Danny Kahneman died March 27th. He was 91 years old. Kahneman was professor emeritus of psychology and public affairs at Princeton University's Princeton School of Public and International Affairs. In 2002, he was awarded the Nobel Memorial Prize in Economic Sciences. His book Thinking, Fast and Slow was published in the same year and became a best seller. The Economist listed him as the seventh most influential economist in the world.
I bring Kahneman and his work to your attention because there’s a connection between interim ministry and the cognitive biases Kahneman identified in his book.
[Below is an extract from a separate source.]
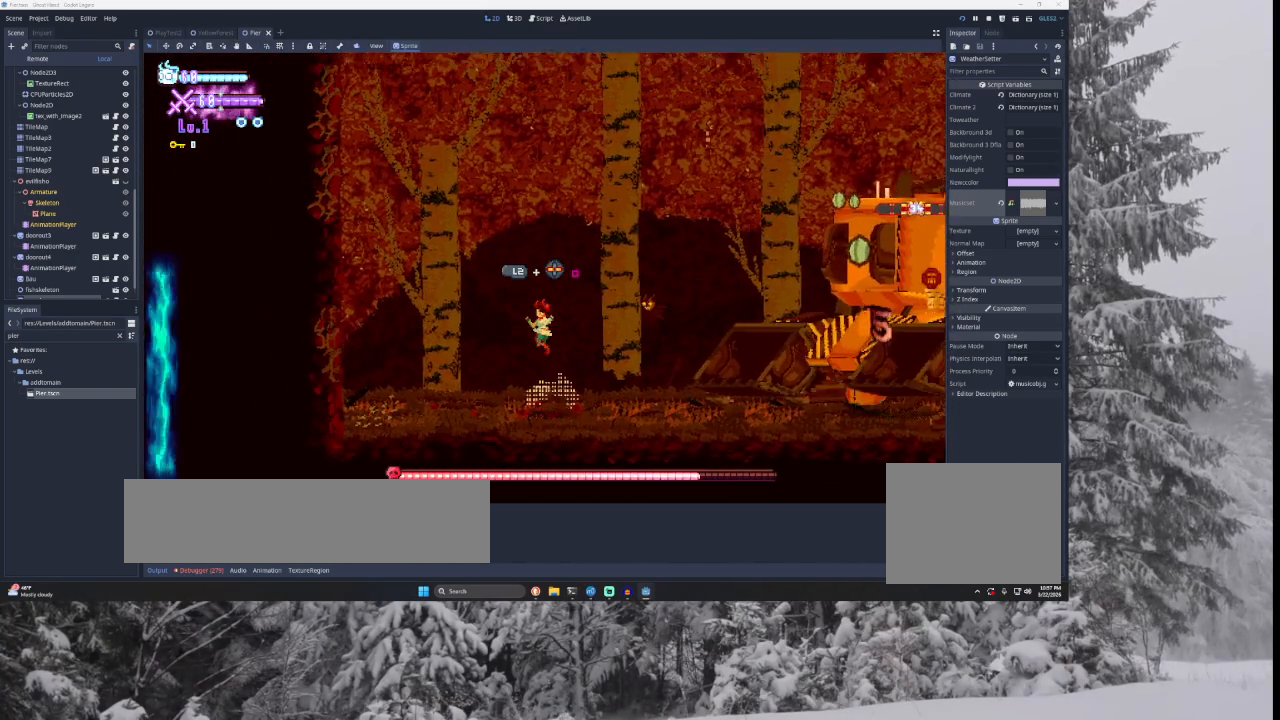
{"buttons": [], "left_stick": "center", "right_stick": "center", "events": [[300, "left_stick", "left"], [367, "TRIANGLE", "down"], [467, "left_stick", "center"], [500, "TRIANGLE", "up"]]}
Cognitive biases are systematic patterns of deviation from norm and/or rationality in judgment, e.g. implicit bias is a negative attitude (one we’re not consciously aware of) against a specific social group. (Stay with me.)
Interim ministry training stresses understanding congregations as systems. Congregations are composed of many, different people, yet they often act as one body (cf. Paul’s “body of Christ” analogy). Congregation members are interdependent. When there’s conflict or significant change in the congregation, Interims have been trained to look at the reactions and response of the whole system (church), e.g. When a conflict upsets a church involving the Pastor, it is rarely the case that the Pastor is the only cause or source of conflict. (Still with me?)
Kahneman’s work offers another way to look at congregations and that is through the lens of cognitive biases. Some examples: anchoring (tendency to rely too heavily on one trait or piece of information when making decisions); confirmation bias (tendency to search for, interpret, focus on and remember information in a way that confirms one's preconceptions); loss aversion (see above); ingroup bias (tendency for people to give preferential treatment to others they perceive to be members of their own groups).
Perhaps you can see how using Kahneman’s work to understand a congregation’s dynamics could be useful examining the congregation during the transition. Yes, the church is a system but at its core the church is a community of persons who operate on unconscious levels in so many areas.
I’ve been greatly influenced by Daniel Kahneman. His other notable book Noise: A Flaw in Human Judgment explores how “noise” (unintended variables, e.g. prison sentences are affected by the time of day the judge hands down the sentence) influence decision-making. But that’s for another time.